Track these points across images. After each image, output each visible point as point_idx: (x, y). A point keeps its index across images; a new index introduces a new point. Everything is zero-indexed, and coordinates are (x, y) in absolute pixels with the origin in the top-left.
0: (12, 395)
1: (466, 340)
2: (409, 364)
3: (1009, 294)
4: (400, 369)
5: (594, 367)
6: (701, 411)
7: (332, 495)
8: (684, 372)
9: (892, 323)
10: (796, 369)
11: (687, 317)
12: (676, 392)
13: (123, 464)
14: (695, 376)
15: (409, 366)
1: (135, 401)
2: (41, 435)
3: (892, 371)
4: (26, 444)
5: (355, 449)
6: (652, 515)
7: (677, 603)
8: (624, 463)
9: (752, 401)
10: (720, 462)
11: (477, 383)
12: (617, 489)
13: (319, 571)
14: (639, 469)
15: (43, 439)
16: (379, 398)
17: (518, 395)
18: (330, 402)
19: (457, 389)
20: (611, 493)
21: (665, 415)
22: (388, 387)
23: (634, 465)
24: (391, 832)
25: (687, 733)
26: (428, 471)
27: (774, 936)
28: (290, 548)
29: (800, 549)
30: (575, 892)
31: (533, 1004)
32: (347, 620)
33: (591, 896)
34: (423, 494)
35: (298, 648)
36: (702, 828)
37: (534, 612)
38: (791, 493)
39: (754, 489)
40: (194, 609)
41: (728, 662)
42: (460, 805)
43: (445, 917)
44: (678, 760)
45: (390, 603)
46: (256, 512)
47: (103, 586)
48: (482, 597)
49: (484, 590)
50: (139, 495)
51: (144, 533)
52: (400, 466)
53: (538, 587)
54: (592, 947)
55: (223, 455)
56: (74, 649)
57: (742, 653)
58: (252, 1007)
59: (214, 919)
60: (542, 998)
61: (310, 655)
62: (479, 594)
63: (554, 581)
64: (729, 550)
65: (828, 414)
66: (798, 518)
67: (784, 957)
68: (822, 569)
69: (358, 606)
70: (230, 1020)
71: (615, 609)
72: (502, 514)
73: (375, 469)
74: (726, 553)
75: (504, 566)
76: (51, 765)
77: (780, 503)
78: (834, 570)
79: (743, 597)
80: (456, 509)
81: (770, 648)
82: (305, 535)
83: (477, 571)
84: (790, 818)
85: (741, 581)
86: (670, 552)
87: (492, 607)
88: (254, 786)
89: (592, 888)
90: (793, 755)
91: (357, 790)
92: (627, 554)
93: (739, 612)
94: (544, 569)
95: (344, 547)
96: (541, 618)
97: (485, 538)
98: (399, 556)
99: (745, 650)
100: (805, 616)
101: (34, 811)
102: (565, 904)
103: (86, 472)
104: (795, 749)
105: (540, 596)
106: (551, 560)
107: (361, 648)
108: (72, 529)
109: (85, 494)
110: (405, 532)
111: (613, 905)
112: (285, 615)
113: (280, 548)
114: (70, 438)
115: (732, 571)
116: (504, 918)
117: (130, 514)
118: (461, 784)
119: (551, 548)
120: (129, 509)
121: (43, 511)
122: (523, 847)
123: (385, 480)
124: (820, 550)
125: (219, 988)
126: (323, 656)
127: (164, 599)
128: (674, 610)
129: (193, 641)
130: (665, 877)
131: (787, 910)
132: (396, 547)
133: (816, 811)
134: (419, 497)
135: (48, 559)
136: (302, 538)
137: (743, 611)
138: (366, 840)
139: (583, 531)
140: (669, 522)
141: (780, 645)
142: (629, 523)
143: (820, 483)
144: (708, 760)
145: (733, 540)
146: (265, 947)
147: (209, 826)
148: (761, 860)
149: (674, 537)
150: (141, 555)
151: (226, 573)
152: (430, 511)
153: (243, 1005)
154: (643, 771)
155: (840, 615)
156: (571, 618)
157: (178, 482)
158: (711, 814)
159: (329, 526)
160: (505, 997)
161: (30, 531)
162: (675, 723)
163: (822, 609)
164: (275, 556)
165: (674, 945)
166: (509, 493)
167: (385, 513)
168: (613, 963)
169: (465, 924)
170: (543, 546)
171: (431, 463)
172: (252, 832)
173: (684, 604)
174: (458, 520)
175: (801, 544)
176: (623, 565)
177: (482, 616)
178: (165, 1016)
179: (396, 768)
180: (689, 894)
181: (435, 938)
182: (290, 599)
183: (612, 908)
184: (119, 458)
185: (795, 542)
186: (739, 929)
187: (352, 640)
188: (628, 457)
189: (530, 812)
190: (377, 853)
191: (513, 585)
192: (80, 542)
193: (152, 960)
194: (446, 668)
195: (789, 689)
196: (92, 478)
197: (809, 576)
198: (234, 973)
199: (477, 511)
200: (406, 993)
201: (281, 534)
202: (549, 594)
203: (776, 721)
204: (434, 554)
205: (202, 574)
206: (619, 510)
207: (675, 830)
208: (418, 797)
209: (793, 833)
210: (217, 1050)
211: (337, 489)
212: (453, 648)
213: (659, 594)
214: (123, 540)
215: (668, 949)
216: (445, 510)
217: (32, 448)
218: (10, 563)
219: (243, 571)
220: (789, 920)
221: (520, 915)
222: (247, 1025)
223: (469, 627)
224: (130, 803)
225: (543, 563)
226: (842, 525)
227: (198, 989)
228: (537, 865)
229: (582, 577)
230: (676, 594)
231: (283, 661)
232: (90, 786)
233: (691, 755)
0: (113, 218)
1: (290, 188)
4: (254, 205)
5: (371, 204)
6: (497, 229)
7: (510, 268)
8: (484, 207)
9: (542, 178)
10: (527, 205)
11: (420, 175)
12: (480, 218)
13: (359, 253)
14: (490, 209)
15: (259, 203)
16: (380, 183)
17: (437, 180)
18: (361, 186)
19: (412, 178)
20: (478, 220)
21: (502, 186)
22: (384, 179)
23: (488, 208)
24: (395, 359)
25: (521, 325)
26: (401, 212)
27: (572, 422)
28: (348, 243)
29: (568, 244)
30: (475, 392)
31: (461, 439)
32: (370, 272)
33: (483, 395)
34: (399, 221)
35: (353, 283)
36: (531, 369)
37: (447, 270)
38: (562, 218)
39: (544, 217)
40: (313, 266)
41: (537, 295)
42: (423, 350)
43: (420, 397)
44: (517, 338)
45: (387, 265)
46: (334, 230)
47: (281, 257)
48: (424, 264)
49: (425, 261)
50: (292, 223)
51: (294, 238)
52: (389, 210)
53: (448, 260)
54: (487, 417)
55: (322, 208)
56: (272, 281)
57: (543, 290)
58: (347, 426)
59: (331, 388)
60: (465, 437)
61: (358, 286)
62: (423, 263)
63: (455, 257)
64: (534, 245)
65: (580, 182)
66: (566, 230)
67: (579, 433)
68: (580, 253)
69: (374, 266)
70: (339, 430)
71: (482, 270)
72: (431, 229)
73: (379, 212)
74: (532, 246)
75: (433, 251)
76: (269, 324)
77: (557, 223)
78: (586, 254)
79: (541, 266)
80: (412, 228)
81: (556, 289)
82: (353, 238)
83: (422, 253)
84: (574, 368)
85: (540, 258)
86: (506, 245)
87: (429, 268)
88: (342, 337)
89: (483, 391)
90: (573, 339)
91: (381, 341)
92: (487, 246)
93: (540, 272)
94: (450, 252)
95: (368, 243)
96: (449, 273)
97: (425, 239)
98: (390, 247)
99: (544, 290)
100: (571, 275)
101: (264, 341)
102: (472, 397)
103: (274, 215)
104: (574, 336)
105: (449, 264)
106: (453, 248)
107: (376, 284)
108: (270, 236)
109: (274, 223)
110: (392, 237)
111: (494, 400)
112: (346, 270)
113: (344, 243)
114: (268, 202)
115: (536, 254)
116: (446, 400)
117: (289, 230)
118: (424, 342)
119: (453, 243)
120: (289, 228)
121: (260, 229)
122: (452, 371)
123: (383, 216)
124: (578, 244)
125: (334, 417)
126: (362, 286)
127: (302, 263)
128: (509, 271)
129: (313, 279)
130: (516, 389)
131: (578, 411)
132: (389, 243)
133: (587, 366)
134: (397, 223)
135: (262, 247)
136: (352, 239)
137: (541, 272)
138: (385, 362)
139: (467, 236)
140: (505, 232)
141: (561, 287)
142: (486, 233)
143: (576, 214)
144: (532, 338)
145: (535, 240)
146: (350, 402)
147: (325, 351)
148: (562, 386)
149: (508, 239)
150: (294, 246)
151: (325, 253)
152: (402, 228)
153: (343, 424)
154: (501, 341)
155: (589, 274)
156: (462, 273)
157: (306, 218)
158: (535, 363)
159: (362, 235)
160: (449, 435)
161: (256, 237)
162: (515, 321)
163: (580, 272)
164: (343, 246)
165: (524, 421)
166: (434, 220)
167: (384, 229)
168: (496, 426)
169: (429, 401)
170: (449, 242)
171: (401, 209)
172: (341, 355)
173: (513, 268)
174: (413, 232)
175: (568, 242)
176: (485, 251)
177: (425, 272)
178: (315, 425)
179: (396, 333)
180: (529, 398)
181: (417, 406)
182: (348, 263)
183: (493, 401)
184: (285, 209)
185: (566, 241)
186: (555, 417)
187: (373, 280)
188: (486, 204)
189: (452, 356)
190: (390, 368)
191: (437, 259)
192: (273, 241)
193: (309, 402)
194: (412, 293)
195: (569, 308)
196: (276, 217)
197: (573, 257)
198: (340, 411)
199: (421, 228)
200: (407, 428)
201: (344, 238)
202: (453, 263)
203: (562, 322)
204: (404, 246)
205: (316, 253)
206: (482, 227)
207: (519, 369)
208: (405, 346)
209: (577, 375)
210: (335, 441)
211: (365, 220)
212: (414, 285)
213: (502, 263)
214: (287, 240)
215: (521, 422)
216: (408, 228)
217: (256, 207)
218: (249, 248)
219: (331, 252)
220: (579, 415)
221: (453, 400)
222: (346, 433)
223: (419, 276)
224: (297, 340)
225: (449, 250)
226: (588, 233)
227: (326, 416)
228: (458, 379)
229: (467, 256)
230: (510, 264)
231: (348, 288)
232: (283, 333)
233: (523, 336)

_The task_. Within the material above, the line with "118: (461, 784)" opens the range and the line with "170: (543, 546)" closes it; reproduce that range word for word.

_Result of the task_.
118: (461, 784)
119: (551, 548)
120: (129, 509)
121: (43, 511)
122: (523, 847)
123: (385, 480)
124: (820, 550)
125: (219, 988)
126: (323, 656)
127: (164, 599)
128: (674, 610)
129: (193, 641)
130: (665, 877)
131: (787, 910)
132: (396, 547)
133: (816, 811)
134: (419, 497)
135: (48, 559)
136: (302, 538)
137: (743, 611)
138: (366, 840)
139: (583, 531)
140: (669, 522)
141: (780, 645)
142: (629, 523)
143: (820, 483)
144: (708, 760)
145: (733, 540)
146: (265, 947)
147: (209, 826)
148: (761, 860)
149: (674, 537)
150: (141, 555)
151: (226, 573)
152: (430, 511)
153: (243, 1005)
154: (643, 771)
155: (840, 615)
156: (571, 618)
157: (178, 482)
158: (711, 814)
159: (329, 526)
160: (505, 997)
161: (30, 531)
162: (675, 723)
163: (822, 609)
164: (275, 556)
165: (674, 945)
166: (509, 493)
167: (385, 513)
168: (613, 963)
169: (465, 924)
170: (543, 546)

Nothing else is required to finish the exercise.